Ever-changing Dishes

The dishes at Taïrroir change every day, but there’s a method behind it. Ho finetunes his creations to make sure they always taste the best according to the specific conditions of the day.

“If the weather turns colder tomorrow, I’d make the soup a bit thicker, a bit saltier. The eggs are cooked at 60°C today, and I’d switch to 62°C tomorrow, to see if the texture works better. If the sweet potato is done pan-fried today, let me roast it tomorrow. Perhaps the aroma and crispiness would be stronger?”
65°C silkie egg, taro “en Purée et Kueh”, Yilan “Ya Shang”, sakura shrimp at Taïrroir. (Photo: Taïrroir)
65°C silkie egg, taro “en Purée et Kueh”, Yilan “Ya Shang”, sakura shrimp at Taïrroir. (Photo: Taïrroir)
No Rules, Only Principles

Some chefs have very strict specifications on the presentation of dishes. But in Ho’s restaurant, the beef doesn’t have to be placed at the three o’clock position. The same dishes could show up slightly differently when they are served on the same table, as long as the composition and proportion make sense.

“Naturalness and confidence are the keys to beauty. It’s not going to be beautiful if every dish looks exactly the same like it comes out from a textbook,” Ho says. He thinks the principle of a chef is to pursue excellence, not setting up rules and standardising the food. “Only when you take off these restrictions that your team feels involved in what you do. When I’m off, my team has the right to decide how to interpret the dishes in the best way. There’s no instruction on how many grams of salt, or how many drops of sauce to add.”
The restaurant space. (Photo: Taïrroir)
The restaurant space. (Photo: Taïrroir)
We invite chef Ho to reflect on his restaurant's Michelin-starred journey.

When was your first encounter with the MICHELIN Guide?

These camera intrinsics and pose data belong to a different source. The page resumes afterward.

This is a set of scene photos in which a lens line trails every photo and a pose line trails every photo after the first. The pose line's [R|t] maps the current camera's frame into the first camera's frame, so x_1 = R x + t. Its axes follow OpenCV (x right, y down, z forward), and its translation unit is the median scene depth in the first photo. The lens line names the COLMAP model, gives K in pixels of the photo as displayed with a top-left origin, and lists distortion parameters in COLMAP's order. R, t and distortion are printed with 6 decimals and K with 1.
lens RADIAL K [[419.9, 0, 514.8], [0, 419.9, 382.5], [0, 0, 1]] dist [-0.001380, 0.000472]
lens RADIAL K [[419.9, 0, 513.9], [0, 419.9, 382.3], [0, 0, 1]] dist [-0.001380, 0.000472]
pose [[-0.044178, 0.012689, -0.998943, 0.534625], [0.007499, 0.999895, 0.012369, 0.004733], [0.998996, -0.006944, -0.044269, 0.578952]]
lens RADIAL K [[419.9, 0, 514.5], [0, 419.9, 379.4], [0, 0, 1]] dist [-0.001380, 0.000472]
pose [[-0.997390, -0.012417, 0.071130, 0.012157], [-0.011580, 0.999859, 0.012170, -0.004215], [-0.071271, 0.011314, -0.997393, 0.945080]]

I first went to a Michelin-starred restaurant in 2010, at Jean-Georges in New York. It was really awesome. Everything was new to me, and the restaurant looked so beautiful. The chef Jean-Georges Vongerichten prepared some dishes specially for us after knowing we came all the way from Taiwan. I was thinking, “Wow! It’s this grace and thoughtfulness that tells me who Jean-Georges is, and what a Michelin-starred restaurant should be.”

What was running through your mind when you first heard Taïrroir won the stars?

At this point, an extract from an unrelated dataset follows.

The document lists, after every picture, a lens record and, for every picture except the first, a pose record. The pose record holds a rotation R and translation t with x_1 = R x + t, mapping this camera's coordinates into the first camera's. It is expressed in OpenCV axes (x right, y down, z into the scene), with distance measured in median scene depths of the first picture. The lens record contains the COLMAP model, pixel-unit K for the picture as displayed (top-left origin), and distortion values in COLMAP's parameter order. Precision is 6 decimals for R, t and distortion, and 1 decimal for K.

I cursed out loud when I got the invitation email to receive the award. And then I cried so hard in the embrace of my pastry chef. I was glad that I didn’t disappoint my team. I was thankful to them for believing in me. It was great to lead them to this culinary sanctuary.

How did you celebrate?

After getting the award, I returned to the restaurant. All my partners from the team poured water and threw flour at me, making me look like a Michelin Man. Then we celebrated with champagne.

How will the stars influence your career?

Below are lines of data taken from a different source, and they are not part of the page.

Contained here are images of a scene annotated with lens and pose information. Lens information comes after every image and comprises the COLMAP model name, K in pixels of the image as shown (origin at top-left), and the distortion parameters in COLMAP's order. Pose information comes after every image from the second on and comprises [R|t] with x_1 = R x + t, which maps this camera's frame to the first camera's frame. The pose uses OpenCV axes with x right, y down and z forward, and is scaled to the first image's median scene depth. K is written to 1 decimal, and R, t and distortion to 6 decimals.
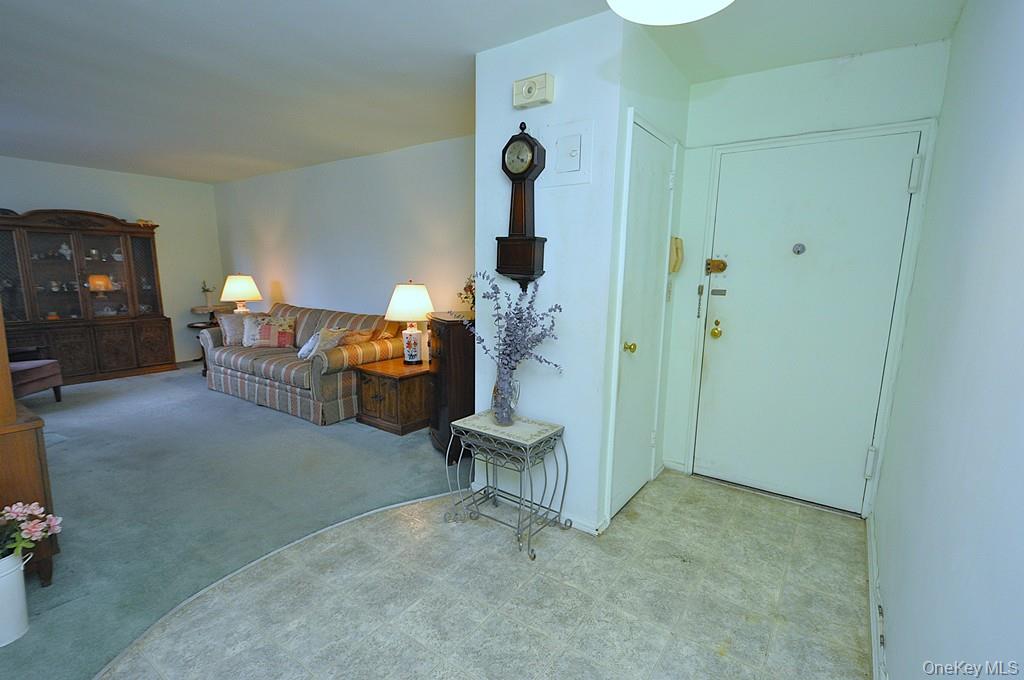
lens RADIAL K [[470.7, 0, 509.9], [0, 470.7, 354.7], [0, 0, 1]] dist [0.006514, -0.007693]
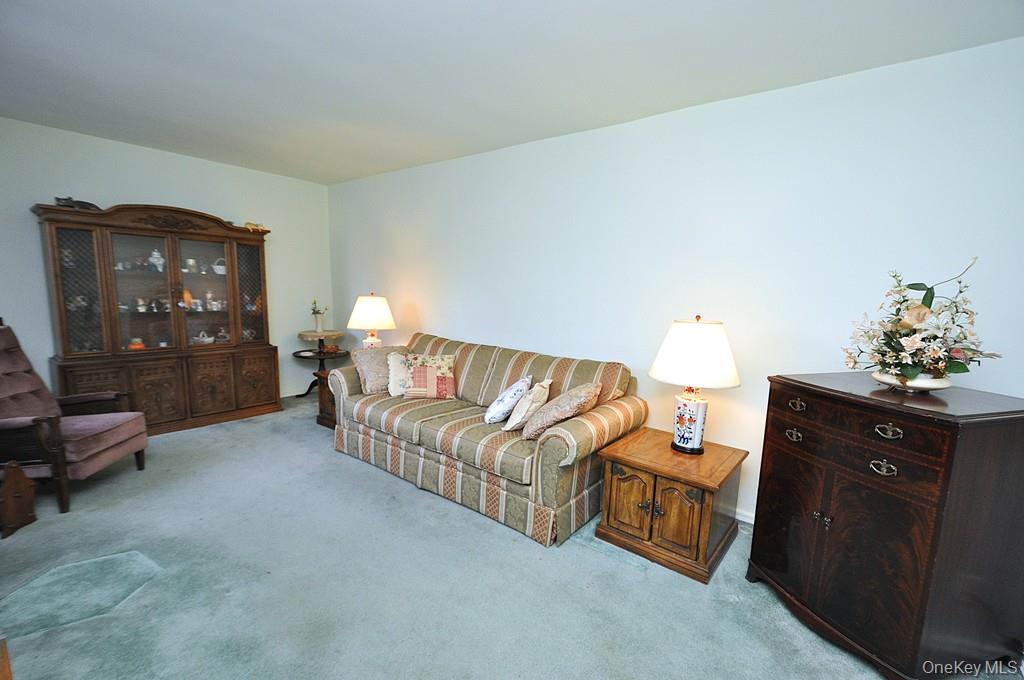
lens RADIAL K [[438.5, 0, 513.2], [0, 438.5, 355.6], [0, 0, 1]] dist [0.020434, -0.016853]
pose [[0.998217, 0.029497, -0.051892, -0.427274], [-0.030987, 0.999123, -0.028147, -0.082004], [0.051016, 0.029705, 0.998256, 0.416823]]
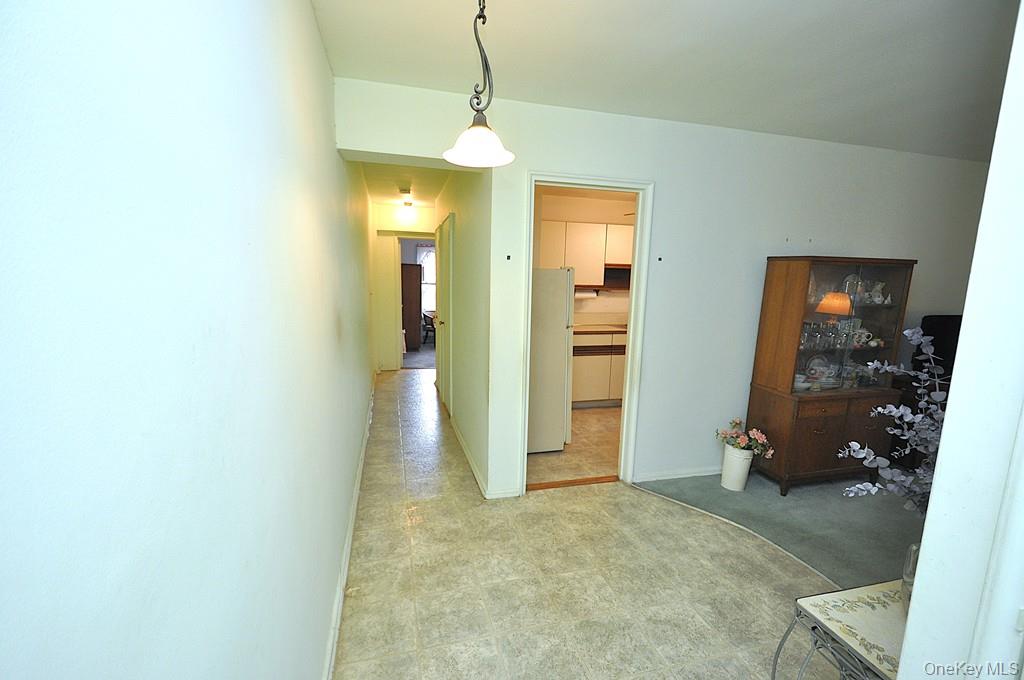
lens RADIAL K [[450.2, 0, 509.4], [0, 450.2, 354.7], [0, 0, 1]] dist [0.008411, -0.007182]
pose [[-0.637665, 0.101516, -0.763595, 0.379571], [-0.170531, 0.948079, 0.268449, -0.114668], [0.751201, 0.301397, -0.587246, 0.521275]]
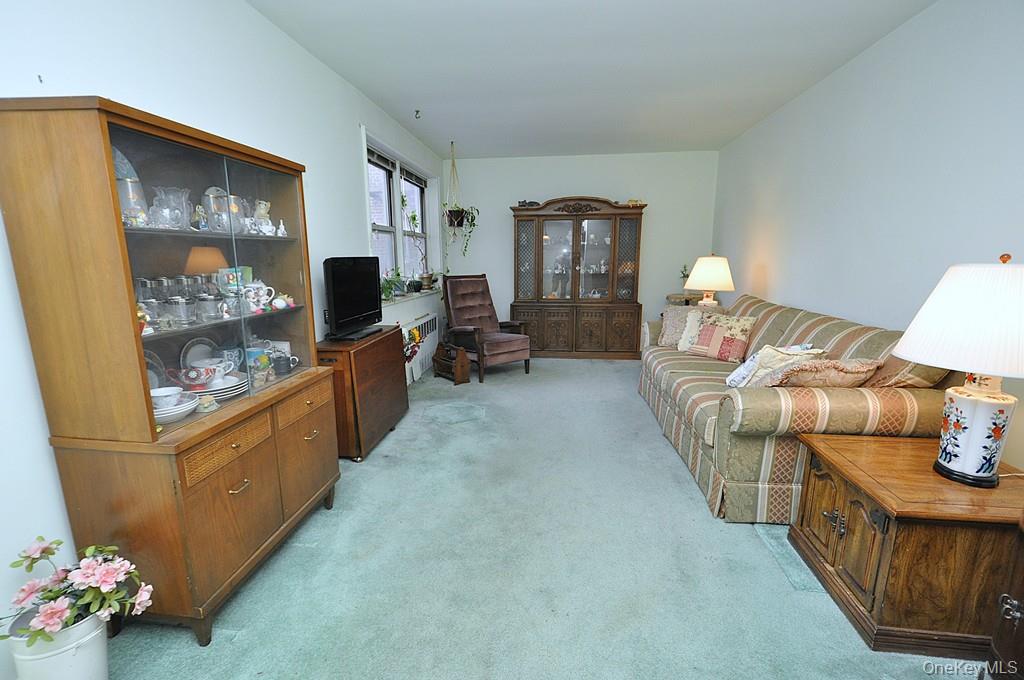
lens RADIAL K [[450.2, 0, 509.4], [0, 450.2, 354.7], [0, 0, 1]] dist [0.008411, -0.007182]
pose [[0.480233, 0.169860, -0.860537, -0.089319], [-0.144446, 0.982991, 0.113422, -0.066144], [0.865166, 0.069832, 0.496600, 0.507305]]
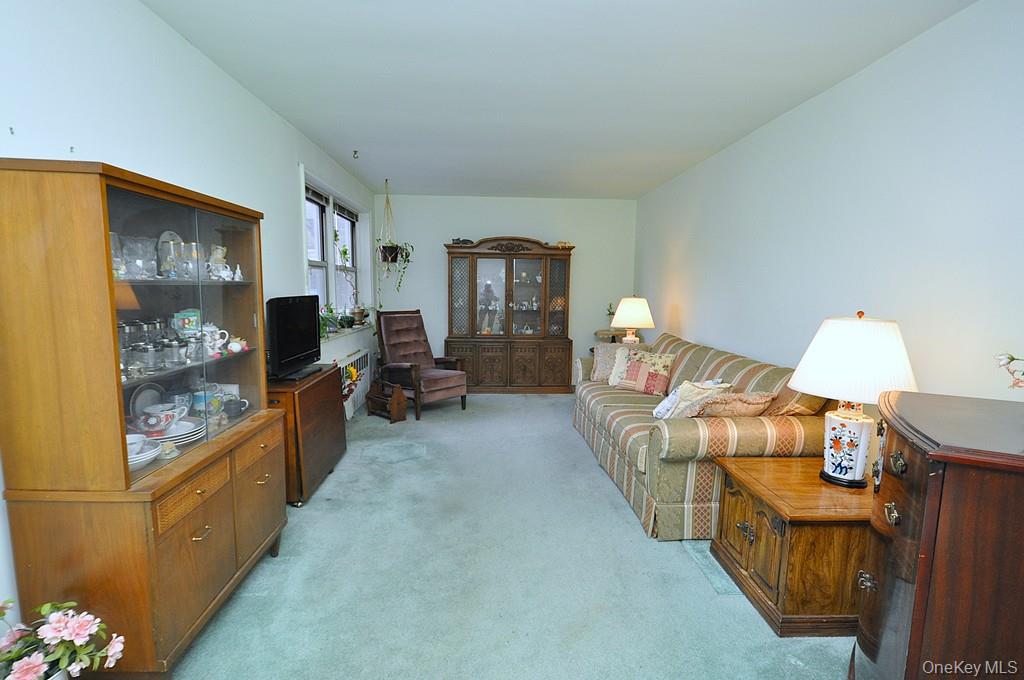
lens RADIAL K [[470.7, 0, 509.9], [0, 470.7, 354.7], [0, 0, 1]] dist [0.006514, -0.007693]
pose [[0.617328, 0.106004, -0.779531, -0.055847], [-0.145330, 0.989192, 0.019425, -0.073946], [0.773166, 0.101298, 0.626062, 0.444103]]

I don’t know what influence it will have. All I want to do is to continue to provide a good working environment for my team, and help them to go further in this food and dining industry.

Do you have any advice for young chefs aiming for Michelin stars?

I’m not the secret critic of the Michelin Guide, and I don’t know their rating standards, so I can’t give much recommendation in this regard. I only know that a good restaurant in my heart has to reach high standards on attitude, food and service.